По осени ты в очередной раз что-то нарычал. По-моему, даже письменно. И я решила, что хватит. В топку. Я удалила твой телефон. Чтобы не было соблазна тебе написать. Или отправить какую-нибудь хорошую фотографию. Не хочу больше. Мы оба выжили, у каждого своя жизнь, что еще нужно? Друзьями? Это вообще не про меня.

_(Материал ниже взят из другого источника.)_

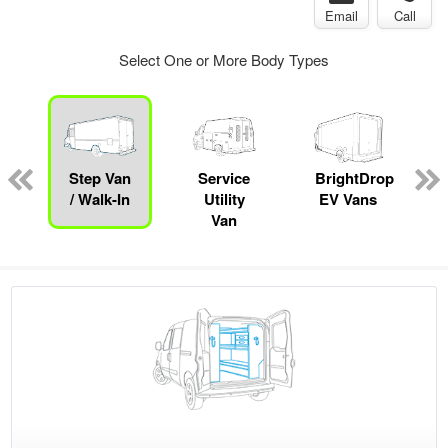
Email
Call
Select One or More Body Types
Step Van
Service
BrightDrop
/ Walk-In
Utility
EV Vans
Van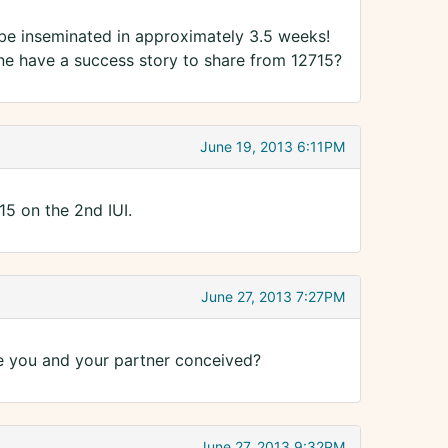
l be inseminated in approximately 3.5 weeks!
e have a success story to share from 12715?
June 19, 2013 6:11PM
5 on the 2nd IUI.
June 27, 2013 7:27PM
e you and your partner conceived?
June 27, 2013 9:32PM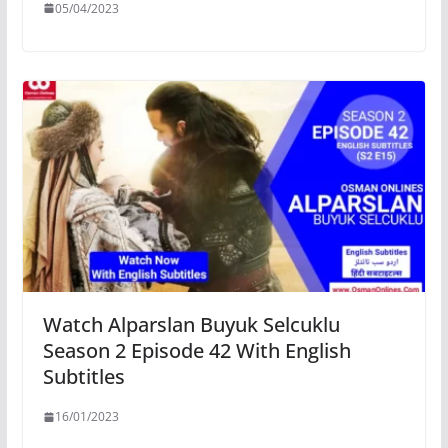
05/04/2023
Watch Alparslan Buyuk Selcuklu
Season 2 Episode 42 With English
Subtitles
16/01/2023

Когда мы расставались с Сережей, через несколько дней он что-то обозначал про «не хочу тебя терять, давай останемся друзьями». Понятно, не хотел. Где он еще такой источник света найдет. Я спросила, самому то ему не смешно? Он же не может понимать, что это нереально. Это не потому что я обиделась. Я вот вообще не обиделась. Я так боялась повторения твоей истории, что была крайне осторожна в высказываниях. Человек так себя разрушал, что мне даже добавлять не надо было. Иногда мне кажется, что я понимаю Бога. И очень хочу его поддержать. Я просто физически чувствую, как он смотрит на нас. Дает нам уроки, исполняет наши желания и качает своей седой уставшей головой, видя, как мы себя разрушаем. Он делает все, чтобы мы были счастливы и осознаны, а мы все больше ропчем, косячим и сетуем.

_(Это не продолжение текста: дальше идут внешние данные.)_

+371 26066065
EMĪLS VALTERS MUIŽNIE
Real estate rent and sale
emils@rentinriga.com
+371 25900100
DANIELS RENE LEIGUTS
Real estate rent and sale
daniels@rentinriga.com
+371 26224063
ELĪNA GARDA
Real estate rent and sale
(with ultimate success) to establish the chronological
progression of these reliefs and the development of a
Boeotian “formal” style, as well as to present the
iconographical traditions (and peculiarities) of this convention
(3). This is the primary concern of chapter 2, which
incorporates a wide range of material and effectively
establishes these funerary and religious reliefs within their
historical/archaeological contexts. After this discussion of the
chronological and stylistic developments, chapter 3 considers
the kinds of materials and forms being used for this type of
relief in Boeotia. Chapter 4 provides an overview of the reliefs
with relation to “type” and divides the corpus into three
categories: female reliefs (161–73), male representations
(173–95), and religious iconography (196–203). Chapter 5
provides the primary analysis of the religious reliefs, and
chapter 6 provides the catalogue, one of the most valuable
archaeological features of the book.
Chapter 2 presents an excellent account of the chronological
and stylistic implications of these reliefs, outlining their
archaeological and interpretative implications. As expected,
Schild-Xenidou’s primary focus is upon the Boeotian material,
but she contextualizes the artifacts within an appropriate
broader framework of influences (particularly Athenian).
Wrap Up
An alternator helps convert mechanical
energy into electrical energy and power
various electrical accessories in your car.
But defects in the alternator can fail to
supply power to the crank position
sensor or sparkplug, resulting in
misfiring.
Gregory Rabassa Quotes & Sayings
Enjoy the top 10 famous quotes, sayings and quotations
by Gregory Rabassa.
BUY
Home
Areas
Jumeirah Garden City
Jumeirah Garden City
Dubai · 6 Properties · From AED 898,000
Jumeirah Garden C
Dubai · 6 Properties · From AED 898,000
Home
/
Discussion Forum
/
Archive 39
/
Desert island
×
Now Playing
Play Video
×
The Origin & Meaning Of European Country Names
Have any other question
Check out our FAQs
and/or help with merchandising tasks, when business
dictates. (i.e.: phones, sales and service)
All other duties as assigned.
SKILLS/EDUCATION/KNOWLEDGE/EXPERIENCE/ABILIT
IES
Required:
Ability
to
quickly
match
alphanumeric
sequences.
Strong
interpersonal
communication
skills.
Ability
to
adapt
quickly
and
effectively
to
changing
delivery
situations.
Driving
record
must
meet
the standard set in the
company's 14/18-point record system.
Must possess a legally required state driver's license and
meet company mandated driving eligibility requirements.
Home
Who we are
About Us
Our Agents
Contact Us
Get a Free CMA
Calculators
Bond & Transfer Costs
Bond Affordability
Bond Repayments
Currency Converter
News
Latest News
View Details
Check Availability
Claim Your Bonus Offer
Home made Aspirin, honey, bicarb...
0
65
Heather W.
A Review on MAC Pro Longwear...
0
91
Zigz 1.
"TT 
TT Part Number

Просто дружить мне с Сережей не о чем. Очень разные.
А вот с тобой такая же история, но в другую сторону. Ну не будем мы с тобой друзьями. Всегда будет что-то еще. За пределами поздравлений два раза в год. Я в тот год это четко осознала. Мне не нужны были люди с поздравлениями. Мне нужны были в жизни живые люди. Я тогда начала говорить тебе, что не хочу встречаться в кафе, лучше погулять где-нибудь. Ломала схемы.